# Want to Convince Wife to Divorce - Why?



## 4me2 (Jul 20, 2012)

2nd try since last post diasappeared...

I have been separated for 5 months and thinking through everything and really leaning towards divorce. However, I feel like I need to get my wife to agree, rather than just initiating the process myself. Is that strange? I don't know if I'm just afraid to follow through, have guilt about throwing away a 28 year marriage, or what. I'm curious if others in this situation seem to feel they have to make the argument to D with their spouse as well. My wife was the one that initiated the separation, but now that I bring up a D she is trying to sway me.

Details of my (too long) story are here.


----------



## JohnDoe2012 (Nov 29, 2012)

IMHO, your marriage is poisoned from the past. If you are sure your marriage needs to end, then you need to move forward and do it. But if you can talk to her, make it a mutual decision or at least gently let her know why you are divorcing, that is a good thing. But after that conversation, if you are sure, then move forward even without her agreement.


----------



## Machiavelli (Feb 25, 2012)

She's the one who wanted side relationships so you owe her nothing. File on her ass.


----------



## Toffer (Jan 31, 2012)

Agree with Mach.

She has no idea what a marriage is about. File and move on


----------



## I'mInLoveWithMyHubby (Nov 7, 2011)

My ex h did not want a divorce even though he is a serial cheater. Divorcing him was one of the smartest things I've ever done. Marrying him was the absolute dumbest thing I ever did. I learned a big lesson from all of that and I did not make the same mistake(choice) a second time.

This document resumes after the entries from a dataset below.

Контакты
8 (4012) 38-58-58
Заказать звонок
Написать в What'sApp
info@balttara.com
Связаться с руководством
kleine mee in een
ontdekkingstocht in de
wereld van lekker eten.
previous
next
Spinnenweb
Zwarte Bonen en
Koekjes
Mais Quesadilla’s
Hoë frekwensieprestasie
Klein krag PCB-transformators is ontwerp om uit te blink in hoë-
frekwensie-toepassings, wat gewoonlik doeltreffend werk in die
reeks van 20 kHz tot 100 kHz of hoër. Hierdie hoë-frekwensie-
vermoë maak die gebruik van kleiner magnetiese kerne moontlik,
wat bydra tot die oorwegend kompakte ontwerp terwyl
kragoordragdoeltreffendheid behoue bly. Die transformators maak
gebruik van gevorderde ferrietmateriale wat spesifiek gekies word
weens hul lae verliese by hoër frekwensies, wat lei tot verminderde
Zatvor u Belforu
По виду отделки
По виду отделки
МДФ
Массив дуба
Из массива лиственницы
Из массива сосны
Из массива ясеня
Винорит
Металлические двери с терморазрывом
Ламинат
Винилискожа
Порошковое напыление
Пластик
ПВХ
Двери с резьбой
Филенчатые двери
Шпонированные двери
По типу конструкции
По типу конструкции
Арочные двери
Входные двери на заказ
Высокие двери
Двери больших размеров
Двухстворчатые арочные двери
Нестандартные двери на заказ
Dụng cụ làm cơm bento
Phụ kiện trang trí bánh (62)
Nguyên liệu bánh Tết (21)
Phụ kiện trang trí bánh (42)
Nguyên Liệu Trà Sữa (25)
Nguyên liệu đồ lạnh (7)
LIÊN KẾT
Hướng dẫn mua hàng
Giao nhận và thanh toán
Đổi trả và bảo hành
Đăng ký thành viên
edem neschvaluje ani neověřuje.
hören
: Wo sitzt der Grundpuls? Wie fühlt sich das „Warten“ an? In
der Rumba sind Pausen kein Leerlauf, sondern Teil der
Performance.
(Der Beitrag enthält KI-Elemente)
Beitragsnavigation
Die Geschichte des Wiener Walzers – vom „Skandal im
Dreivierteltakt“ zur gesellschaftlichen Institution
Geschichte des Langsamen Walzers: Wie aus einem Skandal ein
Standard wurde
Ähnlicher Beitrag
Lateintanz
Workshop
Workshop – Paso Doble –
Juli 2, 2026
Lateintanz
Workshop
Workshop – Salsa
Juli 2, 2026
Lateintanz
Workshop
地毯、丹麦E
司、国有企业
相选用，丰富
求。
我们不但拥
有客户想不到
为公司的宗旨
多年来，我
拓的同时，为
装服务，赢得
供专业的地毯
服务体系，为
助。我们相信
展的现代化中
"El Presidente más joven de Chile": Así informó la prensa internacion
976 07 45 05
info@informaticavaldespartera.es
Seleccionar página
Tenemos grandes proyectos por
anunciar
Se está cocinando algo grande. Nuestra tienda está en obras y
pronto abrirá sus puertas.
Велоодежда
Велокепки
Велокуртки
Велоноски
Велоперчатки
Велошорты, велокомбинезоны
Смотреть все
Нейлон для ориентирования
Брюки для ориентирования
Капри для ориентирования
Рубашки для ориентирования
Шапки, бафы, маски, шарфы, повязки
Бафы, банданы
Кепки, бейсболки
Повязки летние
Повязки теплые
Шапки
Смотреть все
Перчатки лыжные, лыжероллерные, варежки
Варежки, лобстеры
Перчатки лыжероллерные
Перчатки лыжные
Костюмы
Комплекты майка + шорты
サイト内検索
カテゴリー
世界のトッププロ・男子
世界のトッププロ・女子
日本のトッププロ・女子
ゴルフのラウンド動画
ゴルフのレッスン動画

Just file. You don't need her permission for this. I didn't read your story since I currently don't have the time to. It doesn't matter what the reason is, you want this to happen. Make it happen.


----------



## Openminded (Feb 21, 2013)

Some cheaters prefer divorce but a lot don't. You don't need her agreement. All you have to say is "I'm filing for divorce." Then go ahead and file.


----------